Copy out every line of text in the listing below word for word, leaving out the pictures.
Start of Block
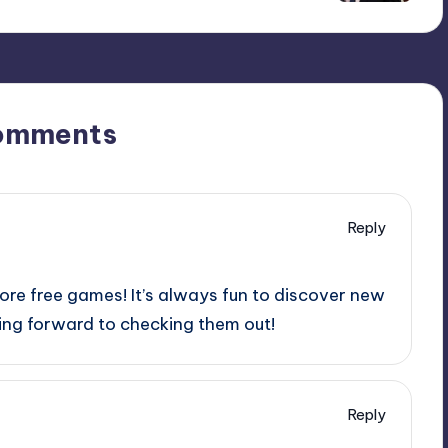
omments
Reply
ore free games! It’s always fun to discover new
king forward to checking them out!
Reply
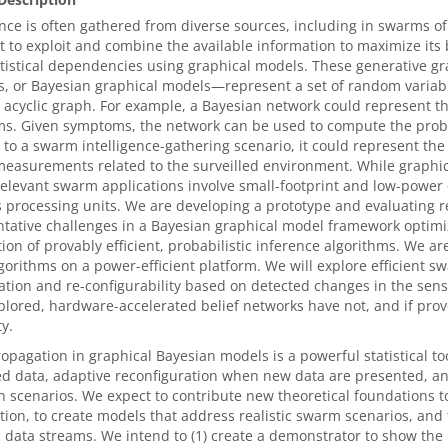
ence is often gathered from diverse sources, including in swarms o
 to exploit and combine the available information to maximize its 
atistical dependencies using graphical models. These generative 
, or Bayesian graphical models—represent a set of random variabl
 acyclic graph. For example, a Bayesian network could represent t
. Given symptoms, the network can be used to compute the probab
o a swarm intelligence-gathering scenario, it could represent the 
easurements related to the surveilled environment. While graphic
relevant swarm applications involve small-footprint and low-power
 processing units. We are developing a prototype and evaluating 
tative challenges in a Bayesian graphical model framework optimize
ion of provably efficient, probabilistic inference algorithms. We a
gorithms on a power-efficient platform. We will explore efficient s
ation and re-configurability based on detected changes in the sen
lored, hardware-accelerated belief networks have not, and if prov
y.
ropagation in graphical Bayesian models is a powerful statistical to
d data, adaptive reconfiguration when new data are presented, and
scenarios. We expect to contribute new theoretical foundations t
ion, to create models that address realistic swarm scenarios, and 
data streams. We intend to (1) create a demonstrator to show the 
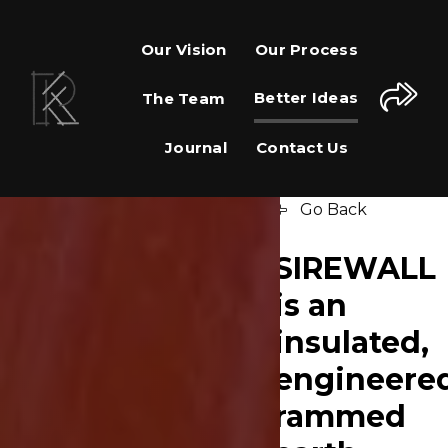
Our Vision
Our Process
Better Ideas
The Team
Journal
Contact Us
Go Back
SIREWALL
is an
insulated,
engineere
rammed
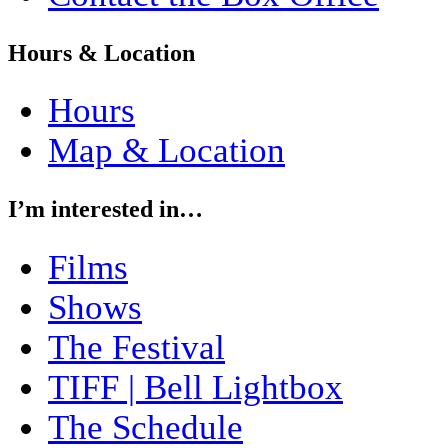
Hours & Location
Hours
Map & Location
I’m interested in…
Films
Shows
The Festival
TIFF | Bell Lightbox
The Schedule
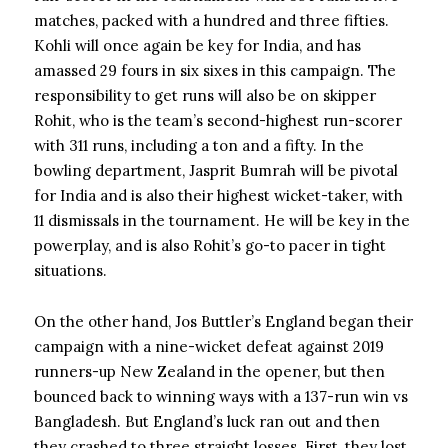
matches, packed with a hundred and three fifties.
Kohli will once again be key for India, and has
amassed 29 fours in six sixes in this campaign. The
responsibility to get runs will also be on skipper
Rohit, who is the team’s second-highest run-scorer
with 311 runs, including a ton and a fifty. In the
bowling department, Jasprit Bumrah will be pivotal
for India and is also their highest wicket-taker, with
11 dismissals in the tournament. He will be key in the
powerplay, and is also Rohit’s go-to pacer in tight
situations.
On the other hand, Jos Buttler’s England began their
campaign with a nine-wicket defeat against 2019
runners-up New Zealand in the opener, but then
bounced back to winning ways with a 137-run win vs
Bangladesh. But England’s luck ran out and then
they crashed to three straight losses. First, they lost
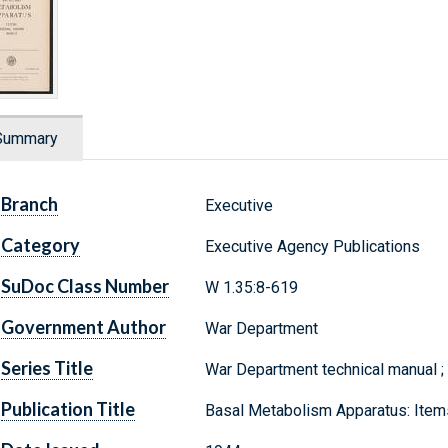
Summary
Branch
Executive
Category
Executive Agency Publications
SuDoc Class Number
W 1.35:8-619
Government Author
War Department
Series Title
War Department technical manual 
Publication Title
Basal Metabolism Apparatus: Ite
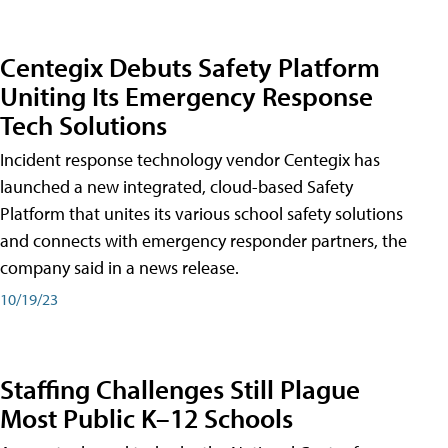
Centegix Debuts Safety Platform
Uniting Its Emergency Response
Tech Solutions
Incident response technology vendor Centegix has
launched a new integrated, cloud-based Safety
Platform that unites its various school safety solutions
and connects with emergency responder partners, the
company said in a news release.
10/19/23
Staffing Challenges Still Plague
Most Public K–12 Schools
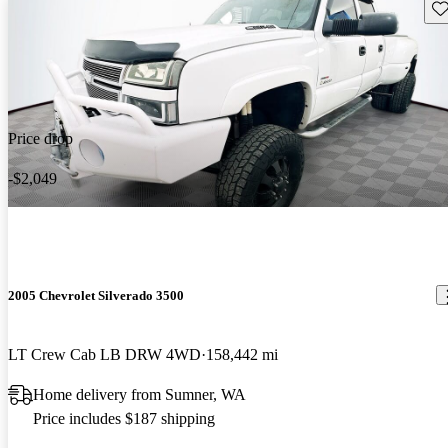
Sav
Price drop
-$2,049
2005 Chevrolet Silverado 3500
LT Crew Cab LB DRW 4WD
158,442 mi
Home delivery from Sumner, WA
Price includes $187 shipping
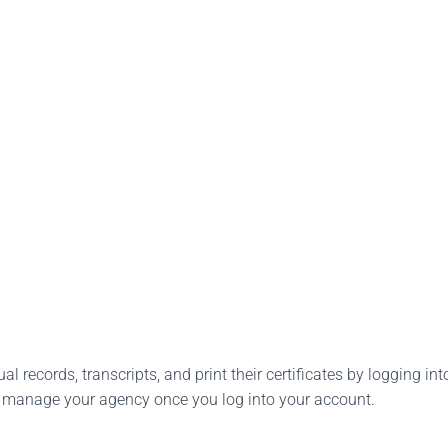
l records, transcripts, and print their certificates by logging into
o manage your agency once you log into your account.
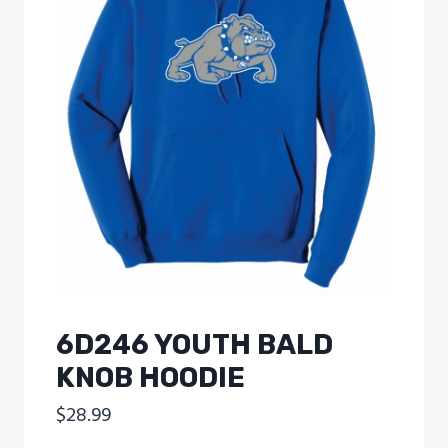
6D246 YOUTH BALD
KNOB HOODIE
$
28.99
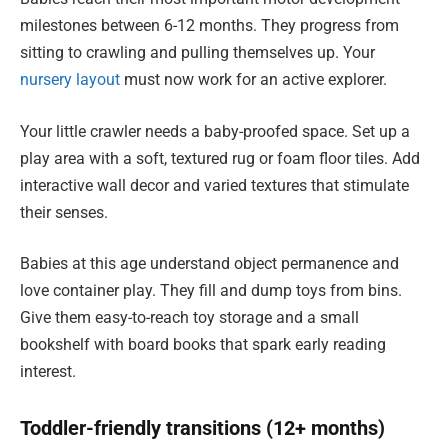
milestones between 6-12 months. They progress from
sitting to crawling and pulling themselves up. Your
nursery layout
must now work for an active explorer.
Your little crawler needs a baby-proofed space. Set up a
play area with a soft, textured rug or foam floor tiles. Add
interactive wall decor and varied textures that stimulate
their senses.
Babies at this age understand object permanence and
love container play. They fill and dump toys from bins.
Give them easy-to-reach toy storage and a small
bookshelf with board books that spark early reading
interest.
Toddler-friendly transitions (12+ months)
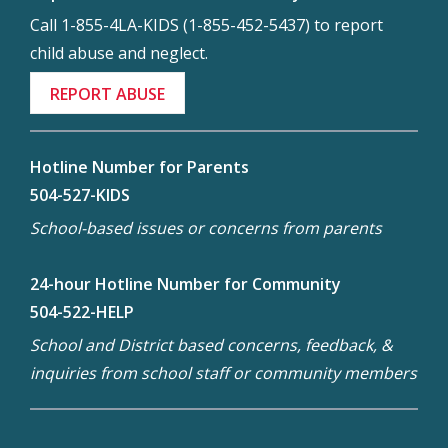
Call 1-855-4LA-KIDS (1-855-452-5437) to report
child abuse and neglect.
REPORT ABUSE
Hotline Number for Parents
504-527-KIDS
School-based issues or concerns from parents
24-hour Hotline Number for Community
504-522-HELP
School and District based concerns, feedback, &
inquiries from school staff or community members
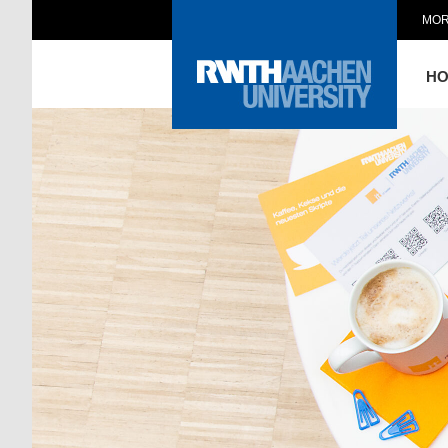
MOR
H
End of Block
THE ANSWER:
omments
Reply
ore free games! It’s always fun to discover new
king forward to checking them out!
Reply
ence is often gathered from diverse sources, including in swarms o
 to exploit and combine the available information to maximize its 
atistical dependencies using graphical models. These generative 
, or Bayesian graphical models—represent a set of random variabl
 acyclic graph. For example, a Bayesian network could represent t
. Given symptoms, the network can be used to compute the probab
o a swarm intelligence-gathering scenario, it could represent the 
easurements related to the surveilled environment. While graphic
relevant swarm applications involve small-footprint and low-power
 processing units. We are developing a prototype and evaluating 
tative challenges in a Bayesian graphical model framework optimize
ion of provably efficient, probabilistic inference algorithms. We a
gorithms on a power-efficient platform. We will explore efficient s
ation and re-configurability based on detected changes in the sen
lored, hardware-accelerated belief networks have not, and if prov
y.
ropagation in graphical Bayesian models is a powerful statistical to
d data, adaptive reconfiguration when new data are presented, and
scenarios. We expect to contribute new theoretical foundations t
ion, to create models that address realistic swarm scenarios, and 
data streams. We intend to (1) create a demonstrator to show the 
Our Vision
Our Process
Better Ideas
The Team
Journal
Contact Us
Go Back
SIREWALL
is an
insulated,
engineere
rammed
Hours & Location
Hours
Map & Location
I’m interested in…
Films
Shows
The Festival
TIFF | Bell Lightbox
The Schedule
matches, packed with a hundred and three fifties.
Kohli will once again be key for India, and has
amassed 29 fours in six sixes in this campaign. The
responsibility to get runs will also be on skipper
Rohit, who is the team’s second-highest run-scorer
with 311 runs, including a ton and a fifty. In the
bowling department, Jasprit Bumrah will be pivotal
for India and is also their highest wicket-taker, with
11 dismissals in the tournament. He will be key in the
powerplay, and is also Rohit’s go-to pacer in tight
situations.
On the other hand, Jos Buttler’s England began their
campaign with a nine-wicket defeat against 2019
runners-up New Zealand in the opener, but then
bounced back to winning ways with a 137-run win vs
Bangladesh. But England’s luck ran out and then
they crashed to three straight losses. First, they lost
Summary
Branch
Executive
Category
Executive Agency Publications
SuDoc Class Number
W 1.35:8-619
Government Author
War Department
Series Title
War Department technical manual 
Publication Title
Basal Metabolism Apparatus: Ite
Centegix Debuts Safety Platform
Uniting Its Emergency Response
Tech Solutions
Incident response technology vendor Centegix has
launched a new integrated, cloud-based Safety
Platform that unites its various school safety solutions
and connects with emergency responder partners, the
company said in a news release.
10/19/23
Staffing Challenges Still Plague
Most Public K–12 Schools
Sav
Price drop
-$2,049
2005 Chevrolet Silverado 3500
LT Crew Cab LB DRW 4WD
158,442 mi
Home delivery from Sumner, WA
Price includes $187 shipping
l records, transcripts, and print their certificates by logging into
o manage your agency once you log into your account.
6D246 YOUTH BALD
KNOB HOODIE
$
28.99
milestones between 6-12 months. They progress from
sitting to crawling and pulling themselves up. Your
nursery layout
must now work for an active explorer.
Your little crawler needs a baby-proofed space. Set up a
play area with a soft, textured rug or foam floor tiles. Add
interactive wall decor and varied textures that stimulate
their senses.
Babies at this age understand object permanence and
love container play. They fill and dump toys from bins.
Give them easy-to-reach toy storage and a small
bookshelf with board books that spark early reading
interest.
Toddler-friendly transitions (12+ months)
Call 1-855-4LA-KIDS (1-855-452-5437) to report
child abuse and neglect.
REPORT ABUSE
Hotline Number for Parents
504-527-KIDS
School-based issues or concerns from parents
24-hour Hotline Number for Community
504-522-HELP
School and District based concerns, feedback, &
inquiries from school staff or community members
MOR
H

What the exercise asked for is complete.